Like Python, Scheme has non-local assignment. In particular, the set! special form takes in a name and another expression and rebinds that name to the value of the expression in the first frame in which the name exists. Unlike Python, this frame can be the local or global frame.

In order to implement set!, add a method to Frame that rebinds a name to a new value in the first frame in which the name is found. An error should be raised if the name does not exist in any frame. You will also need to add a do_set_form function and a case for set! in scheme_eval.

Pairs can be mutated using set-car! and set-cdr! These can be easily implemented as primitive procedures in scheme_primitives.py.

Library Code

Many standard Scheme procedures can be implemented in Scheme itself, as library code. Add a mechanism to your interpreter to load up a library file on startup (e.g. scheme_lib.scm). Then provide useful procedures in scheme_lib.scm, such as map, filter, and c*r variants up to four applications of car or cdr.

Error Handling

Currently, when an error occurs while attempting to evaluate an expression, the interpreter only prints out an error message, with no backtrace. This makes it difficult to determine the source of an error.

In order to provide a useful backtrace, start by adding names to primitive procedures and procedures defined using the special define syntax. Use default names, such as [lambda], for procedures with unknown names.

Now write a new function to handle an exception and call it from the first except clause in read_eval_print_loop. A Python exception contains information about every frame between the one that raised the exception and the one that handled it. If e is an exception, then e.__traceback__ is a traceback object that contains this information. A traceback is a recursive list of frames. Read more about traceback, frame, and code objects here.
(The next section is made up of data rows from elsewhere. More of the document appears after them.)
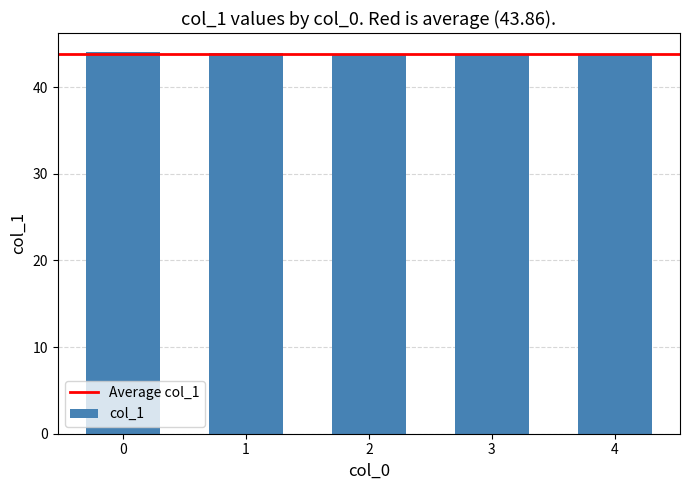

What is the minimum value shown in the chart?

43.7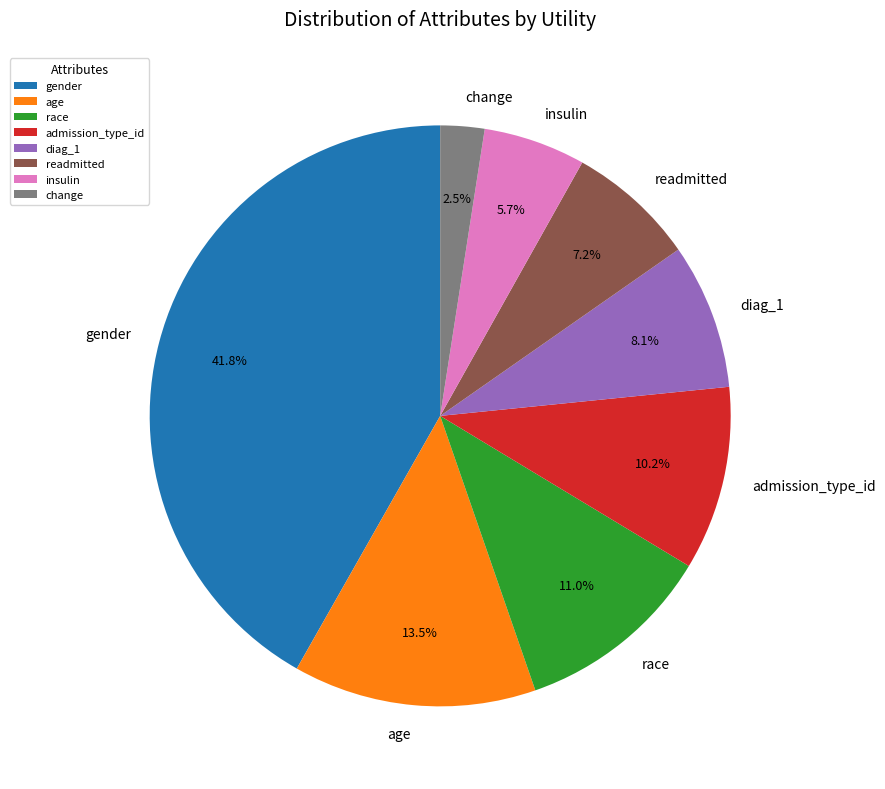

Do gender and admission_type_id together represent more than half of the pie?

Yes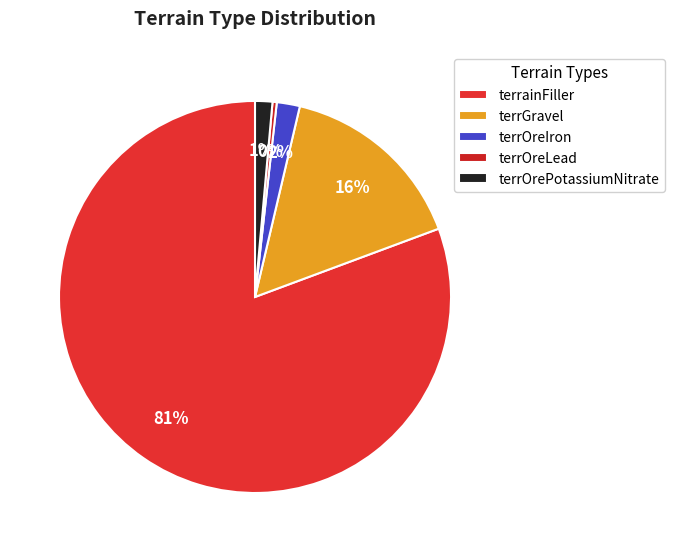

Is terrOrePotassiumNitrate the majority of the pie?

No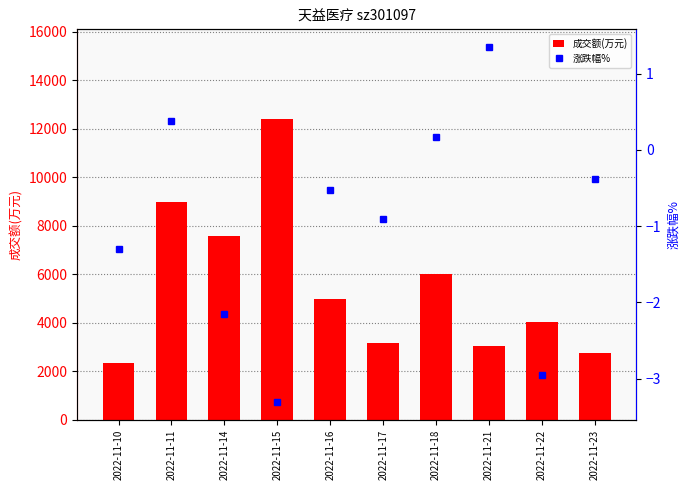

What is the sum of all 涨跌幅% values?

-9.6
A Python exception contains information at the Python level, but a user is interested in information at the Scheme level. So you should translate the Python-level information to Scheme-level information by extracting the latter from a frame. You can read the local variables in a frame, and you can obtain its associated code object to get the name of the Python function for that frame.

Some suggestions on what to do with a Python frame:

Here are some sample traces without the tail recursion optimization:

    scm> (define (foo x) (/ 1 x))
    foo
    scm> (define (bar x) (foo x) 3)
    bar
    scm> (define (baz x) (if (= x 0) (bar x) (baz (- x 1))))
    baz
    scm> (foo 0)
    Traceback (most recent call last):
      0     (foo 0)
      1     (/ 1 0)
    Error: division by zero
    scm> (bar 0)
    Traceback (most recent call last):
      0     (bar 0)
      1     (#begin (foo x) 3)
      2     (foo 0)
      3     (/ 1 0)
    Error: division by zero
    scm> (baz 3)
    Traceback (most recent call last):
      0     (baz 3)
      1     (baz 2)
      2     (baz 1)
      3     (baz 0)
      4     (bar 0)
      5     (#begin (foo x) 3)
      6     (foo 0)
      7     (/ 1 0)
    Error: division by zero
  

With the tail recursion optimization:

    scm> (foo 0)
    Traceback (most recent call last):
      0     (foo 0)
      1     (/ 1 0)
    Error: division by zero
    scm> (bar 0)
    Traceback (most recent call last):
      0     (bar 0)
      1     (#begin (foo x) 3)
      2     (foo 0)
      3     (/ 1 0)
    Error: division by zero
    scm> (baz 3)
    Traceback (most recent call last):
      0     (bar 0)
      1     (#begin (foo x) 3)
      2     (foo 0)
      3     (/ 1 0)
    Error: division by zero
  

Further Extensions

Feel free to implement any other features of Scheme that you want. You can read the full reference manual here. Examples include named lets, let*, letrec, do loops, strings, and vectors. (If you really want a challenge, then try to implement call-with-current-continuation, which isn't even handled correctly by STk.) How close can you get to what STk provides?